İmposter Sendromu ruhsal bir bozukluk olarak tanımlanmamıştır. Genellikle anksiyete ve depresyon gibi diğer ruh sağlığı sorunları ile birlikte görülmektedir. Depresyon ve anksiyete; zaten kişinin kendisinden şüphe etmesine, özgüveninin azalmasına veya başkalarının onu nasıl gördüğüne dair endişe duymasına sebep olduğu için İmposter sendromunu tetikleyebilir. Bunların dışında cinsiyet ayrımcılığı ve ırkçılık gibi durumlar da bu sendromu tetikleyebilir. Kişinin kendini kanıtlamak için daha çok çabalaması gerektiğini düşünmesine, kusurlarına daha çok odaklanmasına ve kendinden şüphe etmesine neden olabilir.

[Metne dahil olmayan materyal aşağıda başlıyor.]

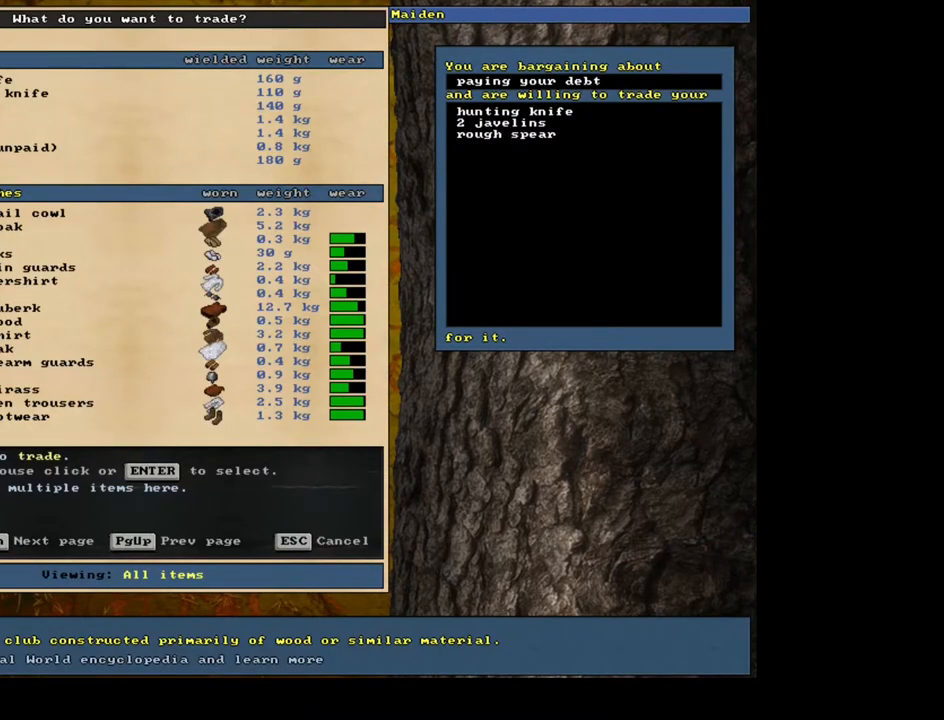
{"keys": [], "mouse": [], "events": [[117, "tab", "down"], [200, "f", "down"], [233, "tab", "up"], [283, "f", "up"]]}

İmposter sendromuyla başa çıkabilmek için genellikle, psikoterapi veya destek grupları gibi kaynaklardan faydalanmak önemlidir. Peki başka neler yapabiliriz?

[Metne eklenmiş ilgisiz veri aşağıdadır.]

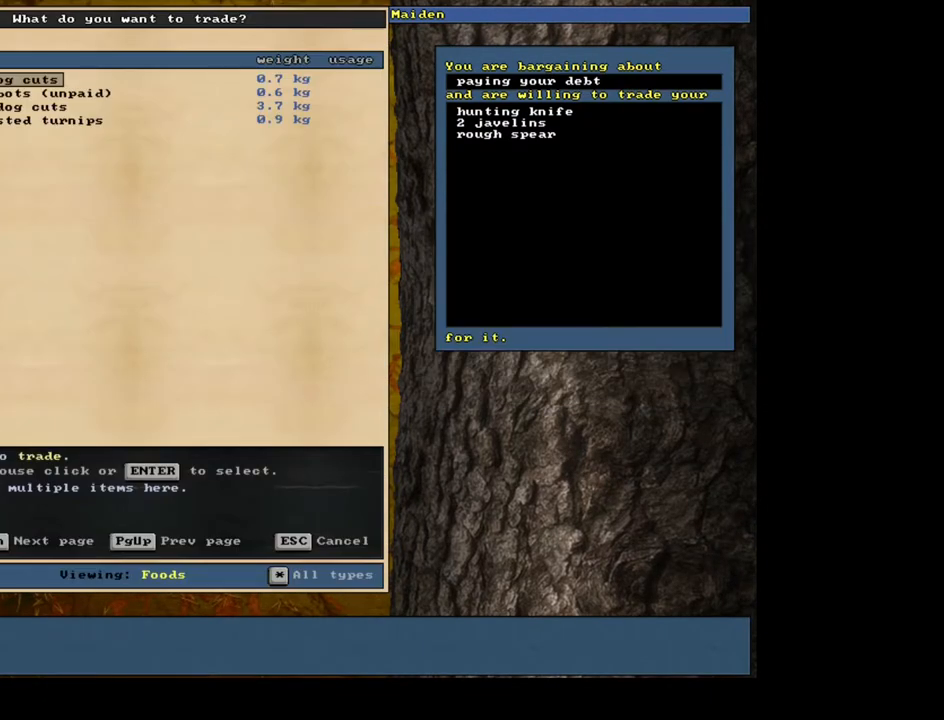
{"keys": [], "mouse": [], "events": []}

Hissettiklerinizi insanlarla paylaşmaktan çekinmeyin. Kendiniz hakkında olumsuz duygu ve düşüncelere sahip olabilirsiniz, başkalarının gözünden kendinizi görmek daha gerçekçi bakmanızı sağlayabilir.
Bir işi en iyi şekilde yapmak yerine yeterince iyi yapmaya odaklanın. Mükemmel yapmayı değil, işi tamamlamış olmayı kutlayın. Küçük başarılarınızı tebrik etmeyi ihmal etmeyin. Aynı şekilde hata yaptığınız zaman kendinizi suçlamaktan kaçının.
Kendinizi başkalarıyla karşılaştırmayın. Kimse mükemmel değil ama herkes biriciktir. Kusurlarımız olduğu kadar başarılarımız ve yeteneklerimiz var.
En önemlisi nasıl gözükmesi gerektiğine değil nasıl hissettirdiğine odaklanın. Yaptıklarınız size iyi hissettirmiyorsa ne kadar mükemmel olduğu önemli değildir.
Bunları yapmak size zor geliyorsa size küçük bir sır vereyim; kendinize başkalarına davrandığınız gibi davranın. Sevdiklerinize gösterdiğiniz anlayışı, merhameti kendinize göstermekten çekinmeyin. Tüm sevdikleriniz işlerindeki en başarılı insanlar olmadığı gibi siz de kabul edilmek, sevgi görmek için “En İyisi” olmak zorunda değilsiniz. Mimikleriniz, hareketleriniz bile size samimiyetsiz gelse de onlar size ait, sizin bir parçanız. Hayatın mutlak doğruları yok çünkü hepimizin sahip oldukları farklı ve bu da yaşamı daha anlamlı kılıyor.